Mr. Wayne Gates: Mr. Speaker, this is important, because that’s what happens. What happens is, if you live in a relatively rich area, you’re getting a lot more funds. So a school that’s in an area that’s maybe a little more challenged, like my wife’s school, where they used to have a breakfast club—and do you know what they used to do? I was amazed at this. The teachers, on their own, would go on Sunday to one of the grocery stores and they would buy food. They would show up at school at 7:30 in the morning—not just one day a week; every single day—and they would make breakfast for those kids, who, by the way, are lined up at the door at a quarter to 8 in the morning because they probably didn’t have supper the night before. It was the teachers that did that. In a lot of cases, they did it out of their own pockets. They never told anybody, and they never put it in the paper.
These are the teachers that this government has chosen to attack and say publicly that they’re itching for a strike. There isn’t a teacher, I believe, that shouldn’t be shown the respect and the dignity that they deserve because every one of us can think of a teacher that made a difference in our lives. I think it’s shameful how the teachers are being treated in the province of Ontario.
The Deputy Speaker (Mr. Bas Balkissoon): Questions and comments?
Ms. Eleanor McMahon: You know, Speaker, it won’t surprise anybody in this House to know that I might have some disagreements with the member opposite despite his vociferous comments. I appreciate his passion for this subject; it’s one that is shared by many of the members of this Legislature.
You know, there have been lots of comments this evening about the children and the teachers. I want to talk about the children in a moment because, really, this is what this conversation should be about. This should be about our children and getting them back to school, because that’s what we want to do and that’s what we’re committed to doing because we want our children to have a good, solid education. Why do we want that? Because we know that investments in education are important, and so that’s why there has been an increase of $8.1 billion since 2003 by this government, an increase of 56%. Per pupil funding has increased by $4,260 to $11,451 since 2003, an increase of 59%.
I’d like to, because it’s important to the people in my riding, talk a little bit about Halton and our school board in Halton. I just want to talk about the Halton District School Board for a moment. But before I do, let me just say quickly that I have teachers in my life too, as many of us do. I have a brother-in-law who’s a retired teacher, and I have two nieces who are teachers. They work very hard and are committed to their students. I can’t think of people who are more dedicated and committed to the learning environment for the children in their classrooms.
Closer to home, though, in Halton, we have 60,000 students in the Halton District School Board alone. The results, when you look at the annual report from last year by the director of education in Halton, are astounding. Our grade 3 and grade 6 students continue to improve. In secondary math scores, 90% of students are taking secondary math in the academic stream—applied math. You know, these students are all succeeding as a level 3 or 4, which means—
The Deputy Speaker (Mr. Bas Balkissoon): Thank you.

## WORK TO COMPLETE
- a) From the debate excerpt, extract the passage from "I’d like to, because" up to and including "in their classrooms.".
- b) According to the debate excerpt, how many students are in the Halton District School Board?
The rows have nothing to do with the debate excerpt.

## GIVEN ENTRIES
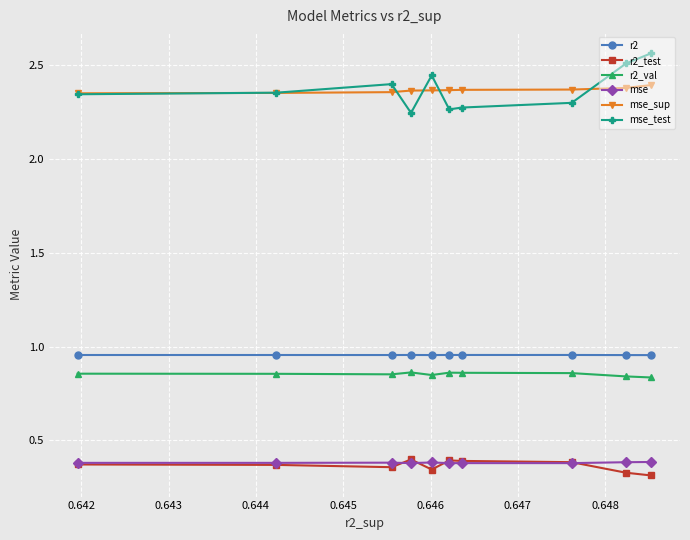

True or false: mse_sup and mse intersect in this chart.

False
* * *
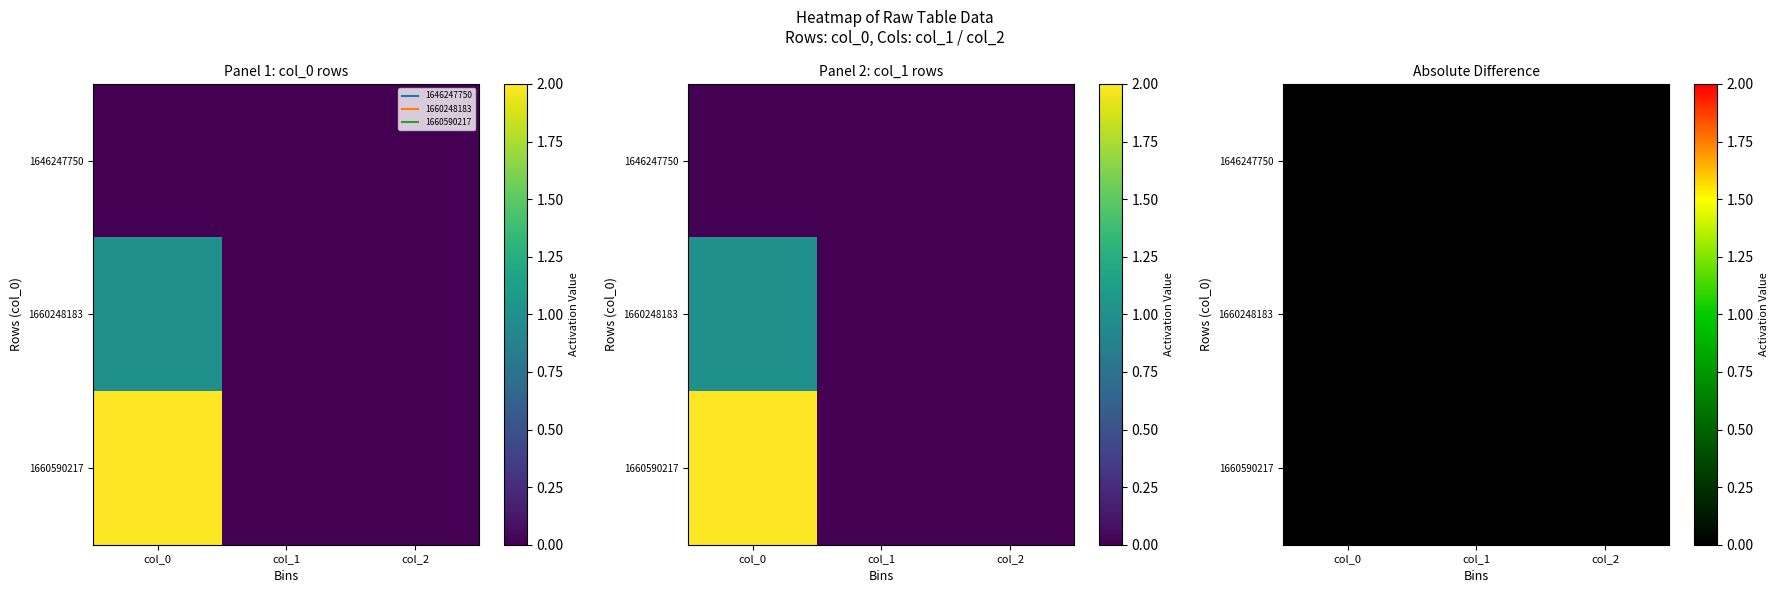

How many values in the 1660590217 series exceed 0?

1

## TASK-BY-TASK ANSWERS
- a)
I’d like to, because it’s important to the people in my riding, talk a little bit about Halton and our school board in Halton. I just want to talk about the Halton District School Board for a moment. But before I do, let me just say quickly that I have teachers in my life too, as many of us do. I have a brother-in-law who’s a retired teacher, and I have two nieces who are teachers. They work very hard and are committed to their students. I can’t think of people who are more dedicated and committed to the learning environment for the children in their classrooms.

- b) 60,000 students.